- 2 large potatoes, peeled
- 1 cup frozen peas, thawed
- 2 tablespoons (30ml) vegetable oil
- 1/2 teaspoon cumin seeds
- 1 bay leaf, crushed
- 2 large onions, finely chopped
- 500g minced beef
- 4 cloves garlic, finely chopped
- 1 tablespoon ginger, finely grated
- 1/2 teaspoon ground black pepper
- 1 1/2 teaspoons salt
- 1 teaspoon ground cumin
- 1 teaspoon ground coriander
- 1 teaspoon ground turmeric
- 1 teaspoon chilli powder
- 1/2 teaspoon ground cinnamon
- 1/2 teaspoon ground cardamom
- 2 tablespoons chopped coriander leaves
- 2 tablespoons chopped green chillies
- 4 cups (1L) vegetable oil for deep frying
- 500g package filo pastry
Prep:20min › Cook:40min › Ready in:1hr
- Bring a medium saucepan of lightly salted water to a boil.
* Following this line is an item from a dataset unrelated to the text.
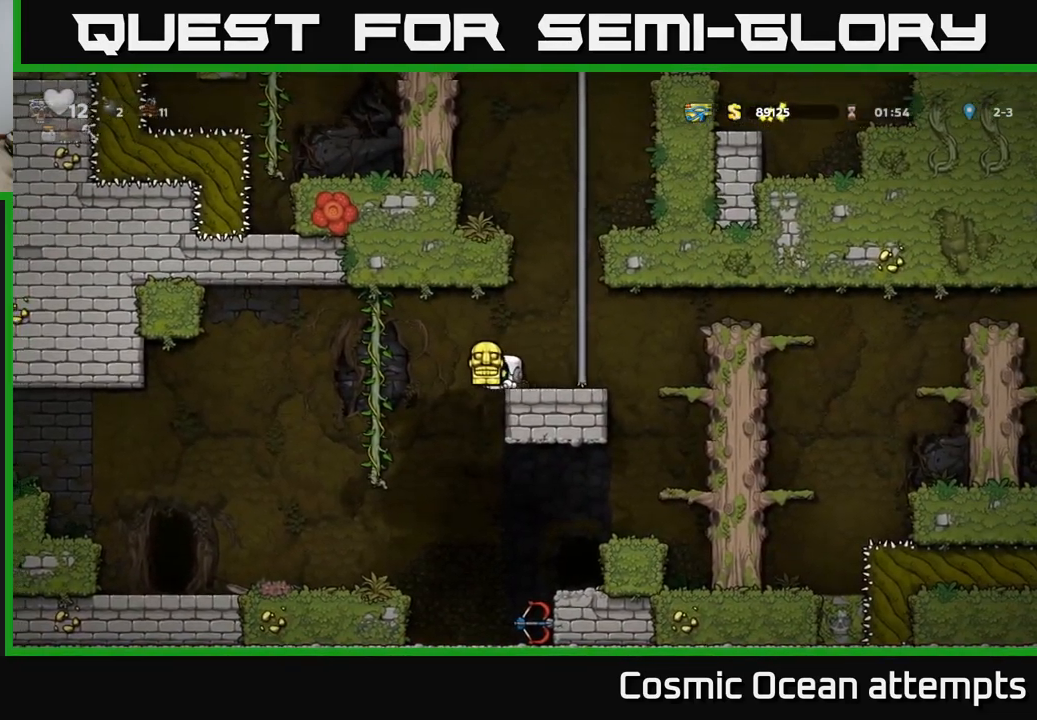
{"buttons": ["DPAD_LEFT"], "left_stick": "center", "right_stick": "center", "events": []}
Stir in potatoes and peas. Cook until potatoes are tender but still firm, about 15 minutes. Drain, mash together and set aside.
- In a large saucepan over medium high heat, heat 2 tablespoons oil and brown cumin seeds and bay leaf. Add onions and minced beef and cook, stirring until onions are soft and beef is evenly brown, about 5 minutes. Add garlic, ginger, pepper, salt, cumin, coriander, turmeric, chilli powder, cinnamon and cardamom and mix well. Stir in the mashed potato mixture, then remove from heat and chill in the refrigerator for 1 hour, or until cool.
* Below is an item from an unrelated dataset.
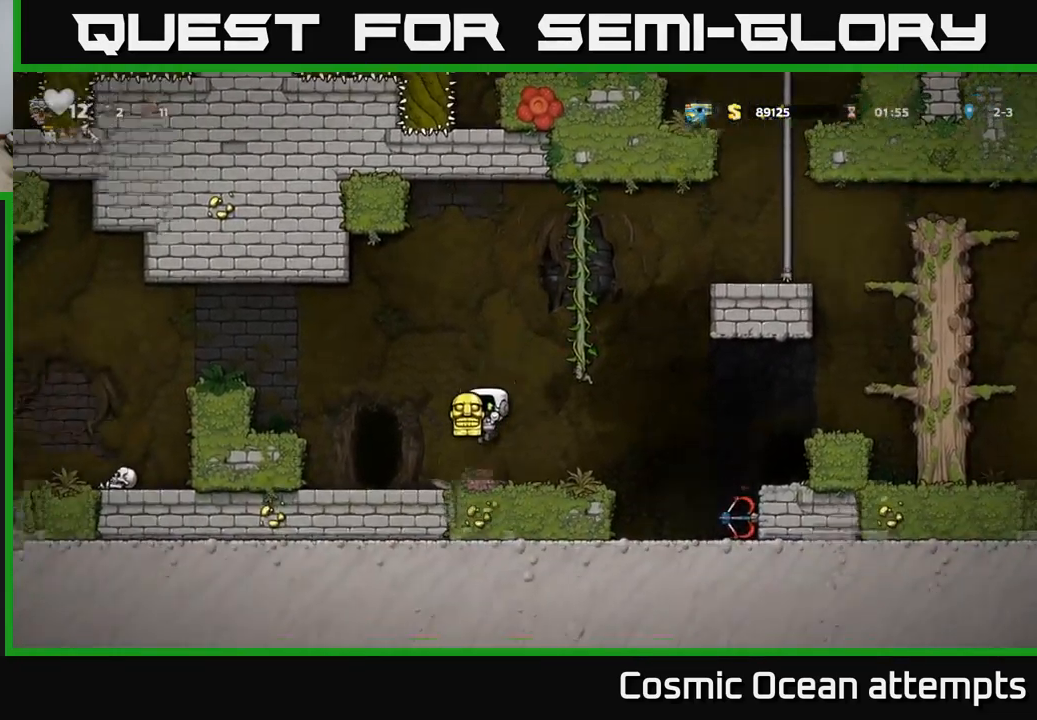
{"buttons": ["A", "DPAD_RIGHT"], "left_stick": "center", "right_stick": "center", "events": [[217, "DPAD_LEFT", "up"], [267, "DPAD_RIGHT", "down"], [401, "A", "down"]]}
- Heat oil in a large, heavy saucepan over high heat.
- Mix coriander and green chillies through the potato and beef mixture. Cut the filo sheets into 9x30cm strips. Use two strips at a time, keeping the rest covered with a clean damp cloth. Place about 1 tablespoon of the mixture on to the bottom corner of the 2 stacked filo strips and fold the end of the pastry over the filling making a triangular shape. Continue folding up the strip to the top, alternating diagonal and straight folds, and press edges together with moistened fingers.
- In small batches, fry samosas until golden brown, about 3 minutes. Drain on paper towels and serve warm.